[BEGIN]

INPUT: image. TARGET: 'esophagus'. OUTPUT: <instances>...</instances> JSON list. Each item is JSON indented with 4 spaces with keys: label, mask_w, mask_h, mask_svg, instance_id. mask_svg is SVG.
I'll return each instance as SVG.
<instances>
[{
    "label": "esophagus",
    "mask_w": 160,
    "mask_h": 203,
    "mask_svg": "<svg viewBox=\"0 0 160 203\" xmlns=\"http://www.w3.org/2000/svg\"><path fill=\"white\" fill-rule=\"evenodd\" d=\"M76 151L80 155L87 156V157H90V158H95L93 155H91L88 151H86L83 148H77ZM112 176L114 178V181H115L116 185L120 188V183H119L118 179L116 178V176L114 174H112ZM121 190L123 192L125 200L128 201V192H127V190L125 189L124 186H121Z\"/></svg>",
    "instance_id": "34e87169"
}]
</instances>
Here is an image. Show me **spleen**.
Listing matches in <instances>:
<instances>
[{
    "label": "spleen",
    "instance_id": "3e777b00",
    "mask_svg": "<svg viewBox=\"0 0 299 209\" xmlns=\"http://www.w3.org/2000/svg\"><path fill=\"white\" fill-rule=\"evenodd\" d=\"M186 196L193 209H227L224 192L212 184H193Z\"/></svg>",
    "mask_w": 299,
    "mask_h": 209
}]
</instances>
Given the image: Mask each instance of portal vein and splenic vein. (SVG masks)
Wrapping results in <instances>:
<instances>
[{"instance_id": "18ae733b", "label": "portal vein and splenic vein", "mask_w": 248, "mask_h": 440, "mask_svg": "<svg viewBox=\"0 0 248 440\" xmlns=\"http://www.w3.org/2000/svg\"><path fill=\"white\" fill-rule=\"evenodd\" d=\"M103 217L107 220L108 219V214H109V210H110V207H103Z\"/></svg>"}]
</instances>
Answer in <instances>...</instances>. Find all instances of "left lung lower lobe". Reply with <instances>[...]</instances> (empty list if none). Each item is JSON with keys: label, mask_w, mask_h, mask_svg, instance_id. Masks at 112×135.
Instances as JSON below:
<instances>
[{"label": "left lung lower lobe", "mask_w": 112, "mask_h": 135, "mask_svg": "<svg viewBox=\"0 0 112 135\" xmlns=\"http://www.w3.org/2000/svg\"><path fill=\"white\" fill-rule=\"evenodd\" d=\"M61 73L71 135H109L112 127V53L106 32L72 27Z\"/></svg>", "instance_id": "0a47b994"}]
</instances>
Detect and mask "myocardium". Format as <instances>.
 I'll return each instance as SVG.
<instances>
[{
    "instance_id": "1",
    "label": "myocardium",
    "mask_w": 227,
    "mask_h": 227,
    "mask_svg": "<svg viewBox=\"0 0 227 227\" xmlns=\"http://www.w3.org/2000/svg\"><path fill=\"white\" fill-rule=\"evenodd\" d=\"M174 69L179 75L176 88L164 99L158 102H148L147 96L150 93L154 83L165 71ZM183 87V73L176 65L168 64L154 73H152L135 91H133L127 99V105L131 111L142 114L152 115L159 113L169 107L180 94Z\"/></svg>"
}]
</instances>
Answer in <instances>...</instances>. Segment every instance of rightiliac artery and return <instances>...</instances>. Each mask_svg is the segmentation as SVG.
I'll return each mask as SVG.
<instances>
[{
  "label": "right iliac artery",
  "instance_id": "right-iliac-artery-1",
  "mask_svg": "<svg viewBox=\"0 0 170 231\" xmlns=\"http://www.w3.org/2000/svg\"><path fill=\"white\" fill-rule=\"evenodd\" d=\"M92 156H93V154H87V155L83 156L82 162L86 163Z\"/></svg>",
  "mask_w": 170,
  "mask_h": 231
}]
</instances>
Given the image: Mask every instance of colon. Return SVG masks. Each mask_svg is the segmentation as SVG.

[END]

- [DO THIS] Copy out all the rows above, word for word and line for line.

- [ANSWER FOR THIS EXERCISE]
INPUT: image. TARGET: 'esophagus'. OUTPUT: <instances>...</instances> JSON list. Each item is JSON indented with 4 spaces with keys: label, mask_w, mask_h, mask_svg, instance_id. mask_svg is SVG.
I'll return each instance as SVG.
<instances>
[{
    "label": "esophagus",
    "mask_w": 160,
    "mask_h": 203,
    "mask_svg": "<svg viewBox=\"0 0 160 203\" xmlns=\"http://www.w3.org/2000/svg\"><path fill=\"white\" fill-rule=\"evenodd\" d=\"M76 151L80 155L87 156V157H90V158H95L93 155H91L88 151H86L83 148H77ZM112 176L114 178V181H115L116 185L120 188V183H119L118 179L116 178V176L114 174H112ZM121 190L123 192L125 200L128 201V192H127V190L125 189L124 186H121Z\"/></svg>",
    "instance_id": "34e87169"
}]
</instances>
Here is an image. Show me **spleen**.
Listing matches in <instances>:
<instances>
[{
    "label": "spleen",
    "instance_id": "3e777b00",
    "mask_svg": "<svg viewBox=\"0 0 299 209\" xmlns=\"http://www.w3.org/2000/svg\"><path fill=\"white\" fill-rule=\"evenodd\" d=\"M186 196L193 209H227L224 192L212 184H193Z\"/></svg>",
    "mask_w": 299,
    "mask_h": 209
}]
</instances>
Given the image: Mask each instance of portal vein and splenic vein. (SVG masks)
Wrapping results in <instances>:
<instances>
[{"instance_id": "18ae733b", "label": "portal vein and splenic vein", "mask_w": 248, "mask_h": 440, "mask_svg": "<svg viewBox=\"0 0 248 440\" xmlns=\"http://www.w3.org/2000/svg\"><path fill=\"white\" fill-rule=\"evenodd\" d=\"M103 217L107 220L108 219V214H109V210H110V207H103Z\"/></svg>"}]
</instances>
Answer in <instances>...</instances>. Find all instances of "left lung lower lobe". Reply with <instances>[...]</instances> (empty list if none). Each item is JSON with keys: label, mask_w, mask_h, mask_svg, instance_id. Masks at 112×135.
Instances as JSON below:
<instances>
[{"label": "left lung lower lobe", "mask_w": 112, "mask_h": 135, "mask_svg": "<svg viewBox=\"0 0 112 135\" xmlns=\"http://www.w3.org/2000/svg\"><path fill=\"white\" fill-rule=\"evenodd\" d=\"M61 73L71 135H109L112 127V53L106 32L72 27Z\"/></svg>", "instance_id": "0a47b994"}]
</instances>
Detect and mask "myocardium". Format as <instances>.
 I'll return each instance as SVG.
<instances>
[{
    "instance_id": "1",
    "label": "myocardium",
    "mask_w": 227,
    "mask_h": 227,
    "mask_svg": "<svg viewBox=\"0 0 227 227\" xmlns=\"http://www.w3.org/2000/svg\"><path fill=\"white\" fill-rule=\"evenodd\" d=\"M174 69L179 75L176 88L164 99L158 102H148L147 96L150 93L154 83L165 71ZM183 87V73L176 65L168 64L154 73H152L135 91H133L127 99V105L131 111L142 114L152 115L159 113L169 107L180 94Z\"/></svg>"
}]
</instances>
Answer in <instances>...</instances>. Segment every instance of rightiliac artery and return <instances>...</instances>. Each mask_svg is the segmentation as SVG.
I'll return each mask as SVG.
<instances>
[{
  "label": "right iliac artery",
  "instance_id": "right-iliac-artery-1",
  "mask_svg": "<svg viewBox=\"0 0 170 231\" xmlns=\"http://www.w3.org/2000/svg\"><path fill=\"white\" fill-rule=\"evenodd\" d=\"M92 156H93V154H87V155L83 156L82 162L86 163Z\"/></svg>",
  "mask_w": 170,
  "mask_h": 231
}]
</instances>
Given the image: Mask every instance of colon. Return SVG masks. Each mask_svg is the segmentation as SVG.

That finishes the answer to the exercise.